In her statement today, Speaker of the House Nancy Pelosi did several remarkable things. She accused the CIA of misleading and lying to her about waterboarding. So she has shifted her story once again, from originally insisting she was not told about waterboarding in a September 2002 briefing to now saying she was told it was not being employed. Accusing America’s intelligence agency of knowingly misleading a Member of Congress, and particularly a Member of the House Intelligence Committee, is quite an explosive charge. She better be able to prove it. And if she is lying — as Porter Goss, then ranking Republican on the House Committee who later served as C.I.A. Director, seems to believe — there will be an enormously high price for her to pay.

There is another thing Pelosi said that needs to be stressed as well: she concedes in her remarks today that Michael Sheehy, a top aide, informed her about waterboarding.
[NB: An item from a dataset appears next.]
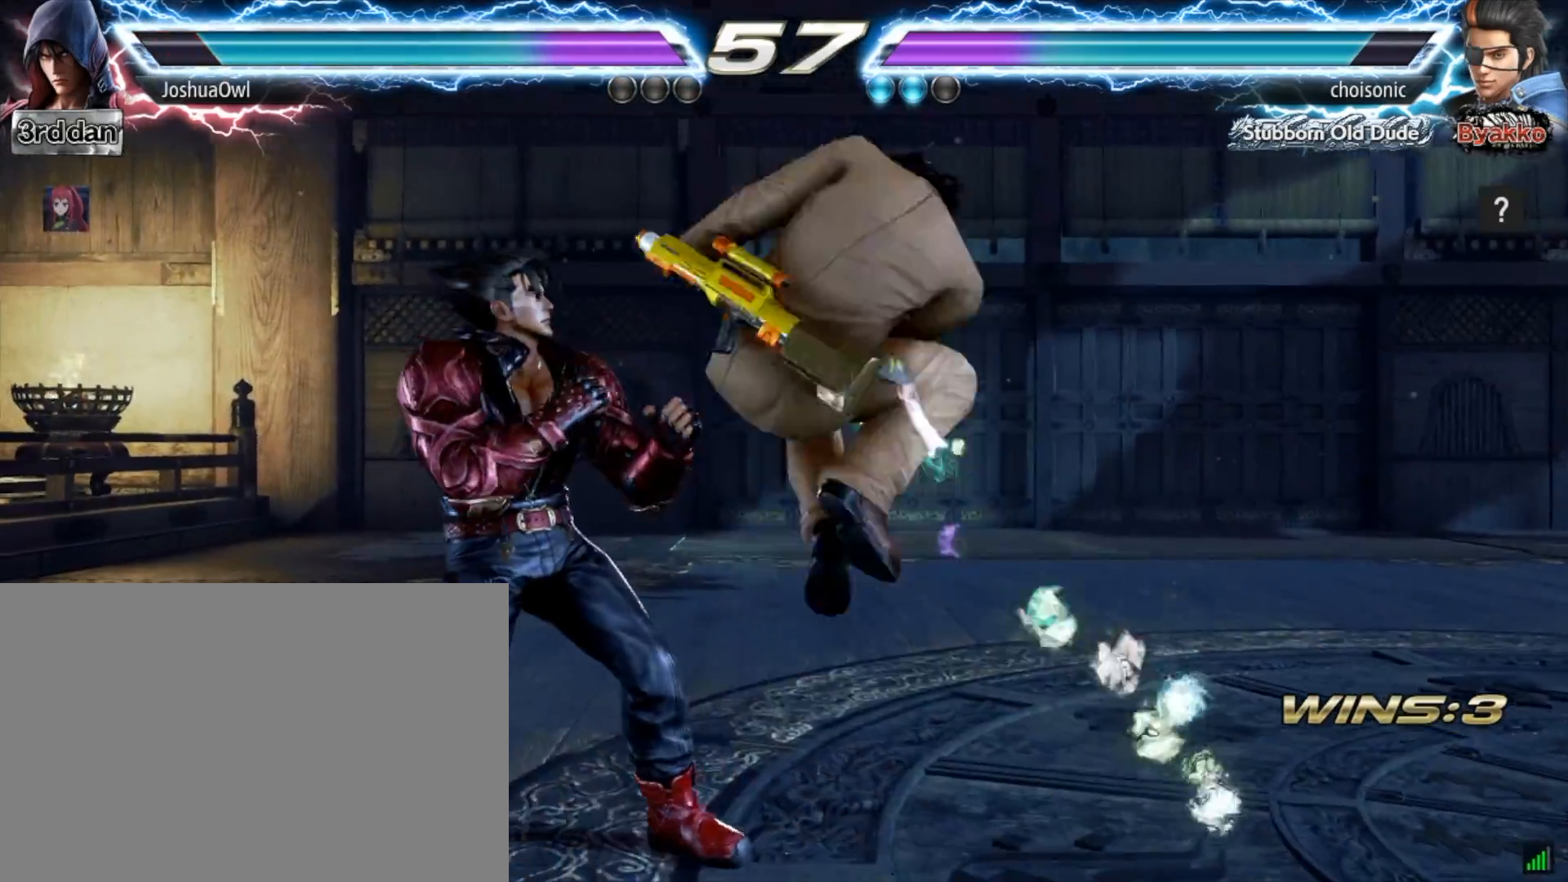
{"buttons": ["DPAD_LEFT"], "right_stick": "center", "events": []}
In other words, Ms. Pelosi did learn about waterboarding no later than February 2003, according to her own account — and she didn’t do anything about it. A letter was sent to the CIA’s general counsel, Pelosi says — but it was not sent or signed by Pelosi (Representative Jane Harman sent it). “No letter could change the policy” according to the Speaker. But of course there were several options available to Ms. Pelosi; she exercised none of them.

Democrats have long thought that the issue of waterboarding would do great political damage; they may well be right. But what they may have not anticipated is that the person who would be most damaged in this whole thing might well be the current — and perhaps at some point soon, the former — Speaker of the House.